If a vapor power cycle states, "Within the vapor dome" --&gt; Carnot Cycle problem for sure.

Know Carnot, Rankine, and Brayton cycles backwards and forwards.

An example of a Brayton refrigeration cycle is not in MERM. Just reverse the arrows on the Braton power cycle, same diagram, it's now Q_out (cooling), rather than Q_in (combustion), etc. and solve for COP (coefficient of performance) rather than overall efficiency.

There's many more, but these are some of the basics.


----------



## tmacier (Sep 23, 2010)

The questions was asked on orginization-

I am taking the thermo section and am planning on only taking the following books: MERM, NCEES practive problems and sixminute solution problems.

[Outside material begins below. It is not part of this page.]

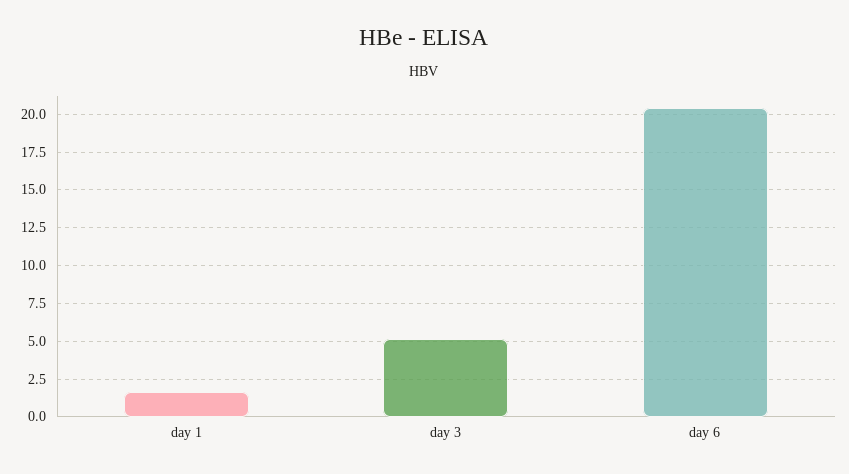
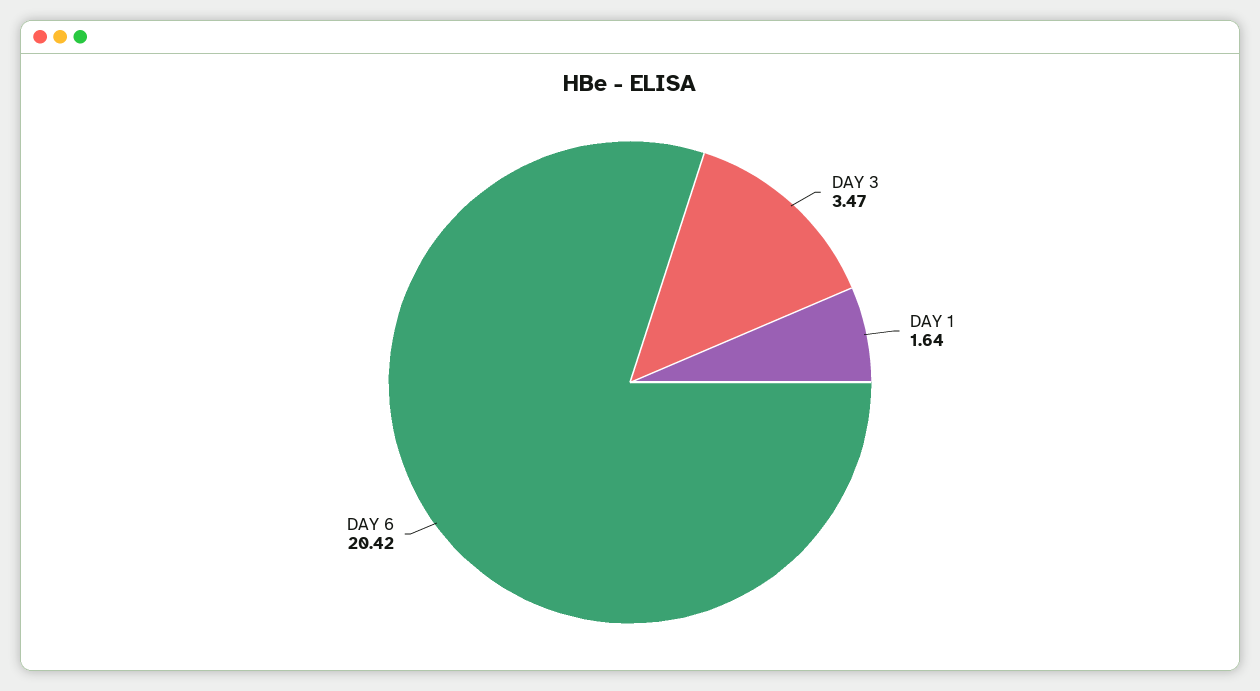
day 3: 5 -> 3.47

I fear that if I bring in to much I wont find what I am looking for-

As I practice problems I am taking notes and adding stuff to the MERM-

Am I crazy? Any one take this approach?

Tim


----------



## Shaggy (Sep 23, 2010)

tmacier,

The path you are following is fine. The best recommendation I can give is to do as many problems as possible. Make notes or whatever you need. This will allow you to get familiar with your references. Don't bring references to the test that you didn't use on practice problems.


----------



## abourne (Sep 24, 2010)

Tim,

That sounds about right.

I'm going to bring my Schigley Machine Design book. I'm doing Thermo afternoon, but it's a good reference for some of the beam diagrams, centroids, moments of inertia, etc. It's one of the only books that's usually recommended.

I agree with Shaggy. Don't bring in materials you didn't use to practice and prepare.

A lot of things I'm bringing in are class notes and other materials in binders.


----------



## RobertR (Jan 10, 2011)

abourne said:


> Shaggy said:
> 
> 
> > Are you taking review course taught by Rich Davis?
> ...



Were you in the Irvine class? I think Rich made the difference in helping me to pass.


----------